For basic version - developer will use EventHubClient.CreateFromConnectionString () directly and don't worry about messagingFactory management (gu connection). The SDK will handle reuse of MsgFactory in all EventHubClients if the connection string is the same.



For the advanced developer who needs a little more control at the connection level, the SB SDK provides MessagingFactory.CreateFromConnectionString (), and from this create an EventHubClient instance.

In general, none of the EventHubClient instance methods are guaranteed to be strictly thread safe (although they are today).
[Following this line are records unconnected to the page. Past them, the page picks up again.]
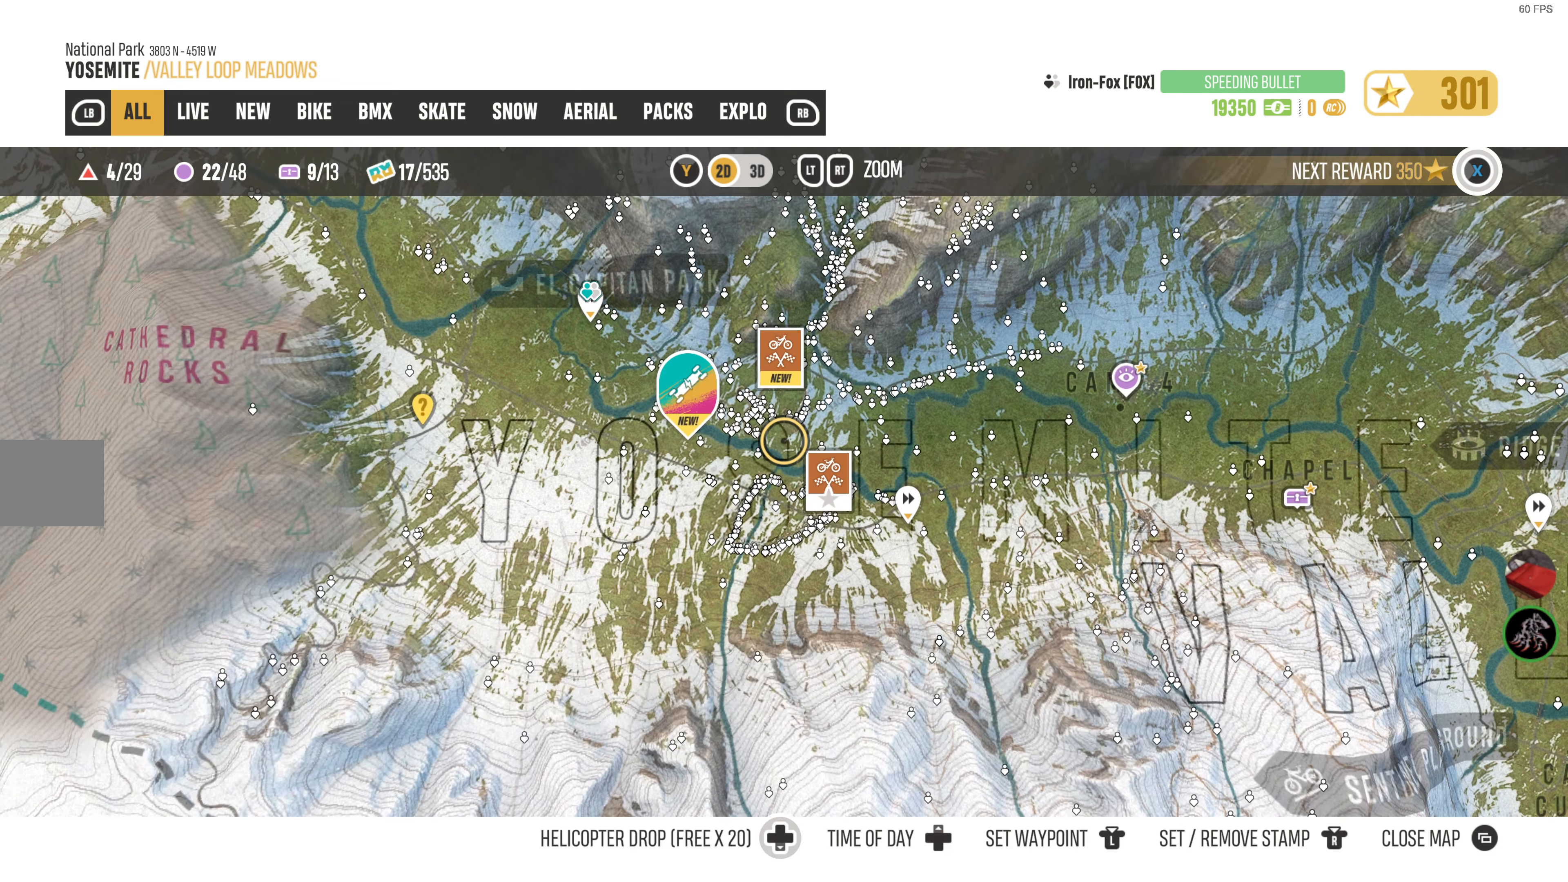
{"buttons": [], "left_stick": "center", "right_stick": "center", "events": [[100, "left_stick", "up"], [367, "left_stick", "center"]]}
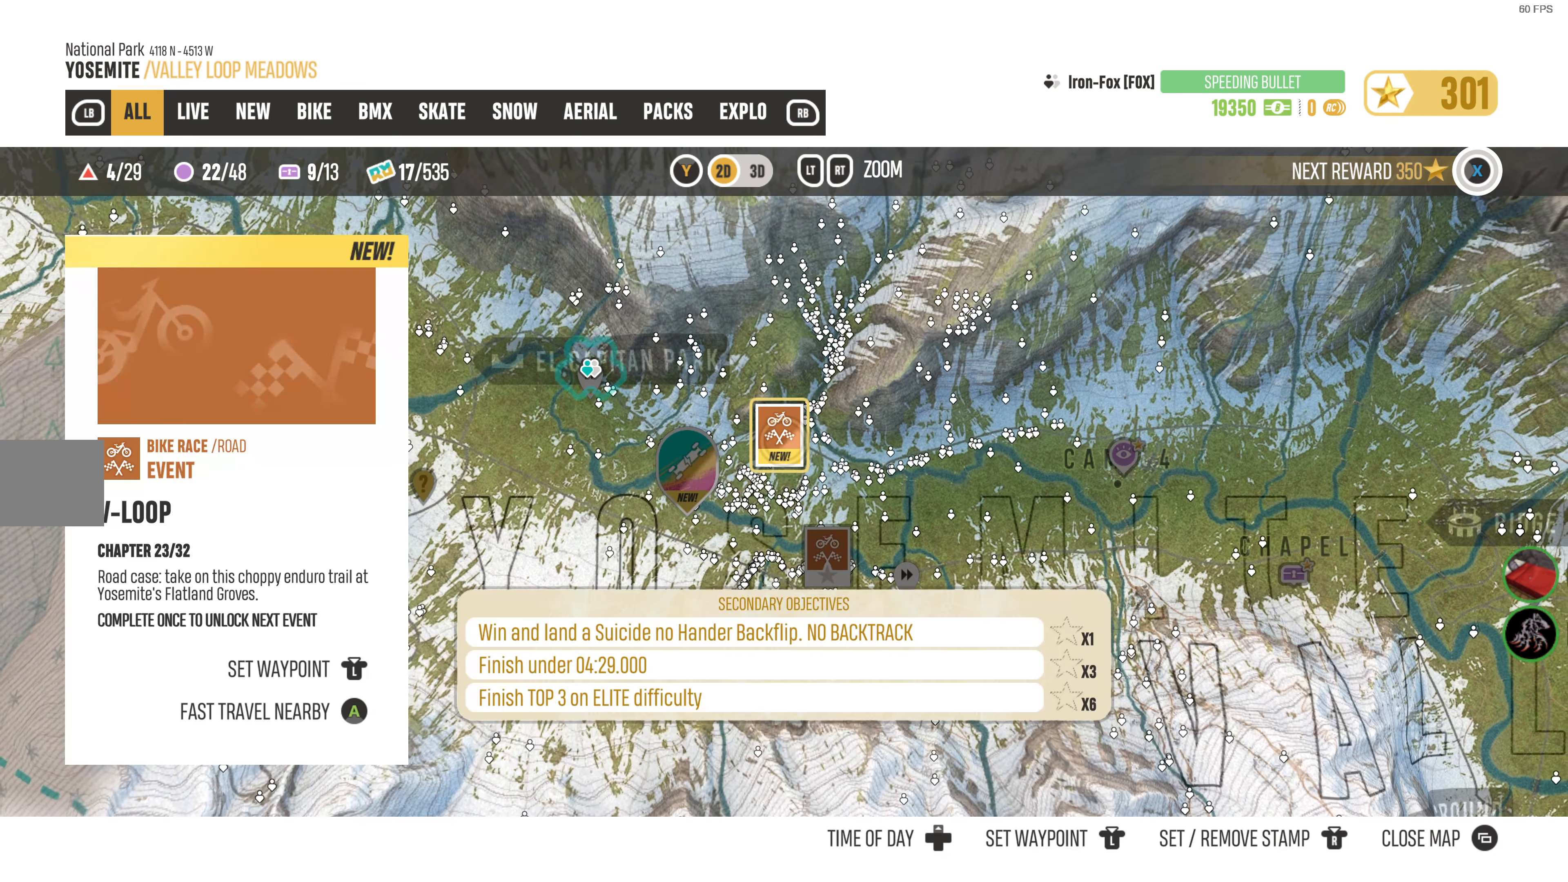
{"buttons": [], "left_stick": "center", "right_stick": "center", "events": []}
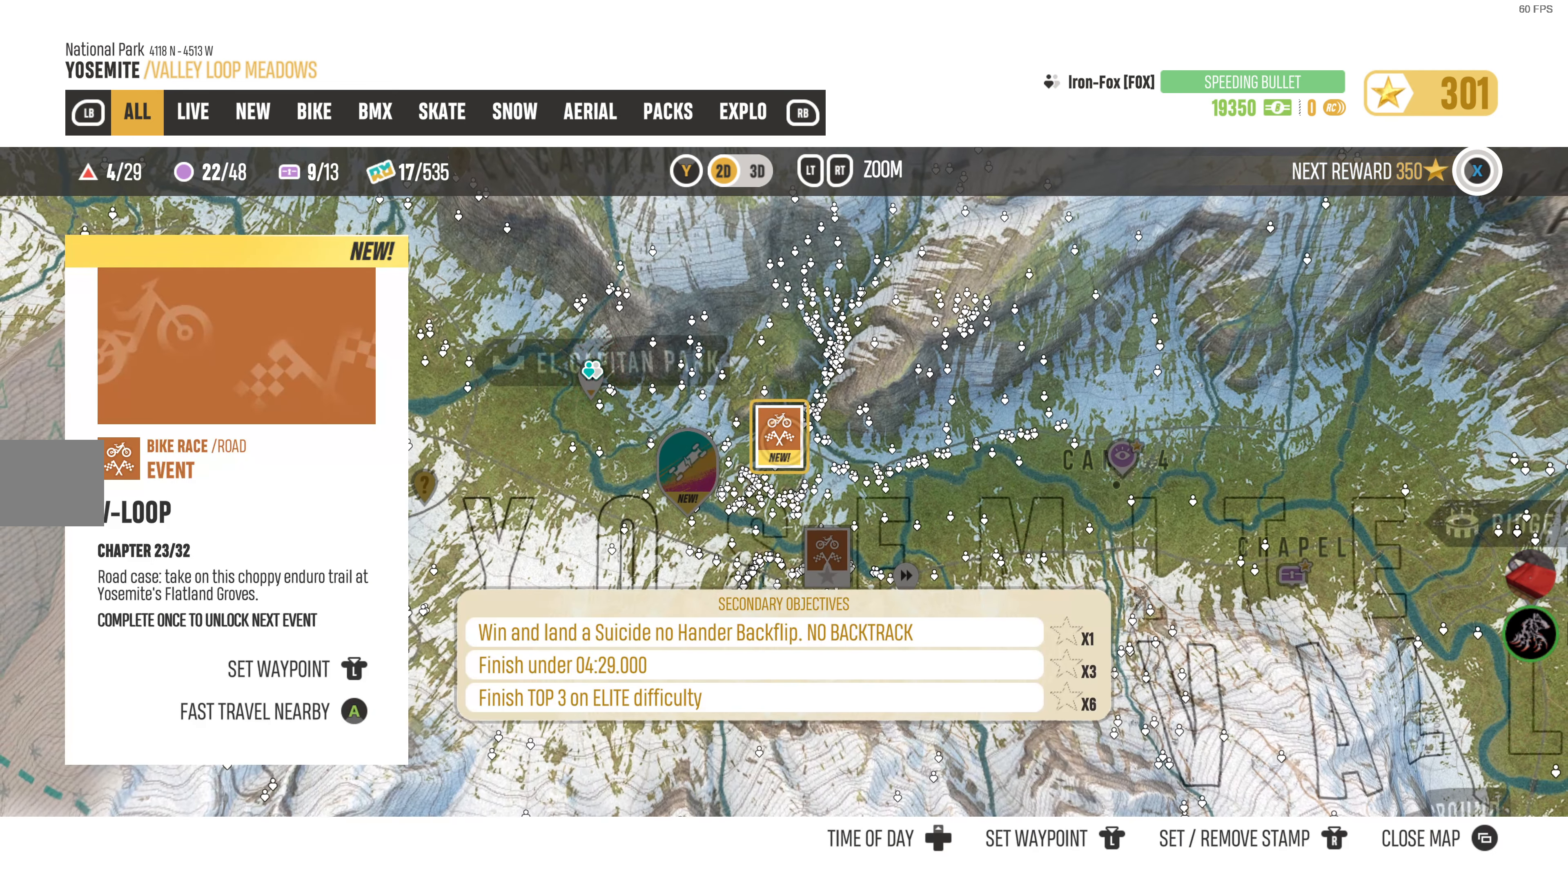
{"buttons": [], "left_stick": "center", "right_stick": "center", "events": [[67, "left_stick", "down-right"], [417, "left_stick", "center"]]}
If all you do is just send (differentMessages) across multiple threads - it's thread safe to receive. The reason for this is that implementing an absolute thread-safe library will always only have a significant performance penalty - I believe this is chosen as the default template for .Net.

Creating a new instance EventHubClient

in each component to send dispatch messages is the default template - and the ServiceBus SDK will take care of reusing the underlying MessagingFactory that reuses the same physical socket.

If you're looking for real-world high throughput scenarios, you should strategize about creating multiple MessagingFactory objects and then creating EventHubClient each. However - make sure you have already increased the Thruput blocks for your EventHub in the Portal before attempting this, as the default is only 1 MBPS - cumulative of all 16 partitions.

Also, if the submission template you are using is Partitioned Senders - they will all also use the same underlying MessagingFactory - if you create all senders from one instance of eventHubClient (. CreatePartitionedSender ()).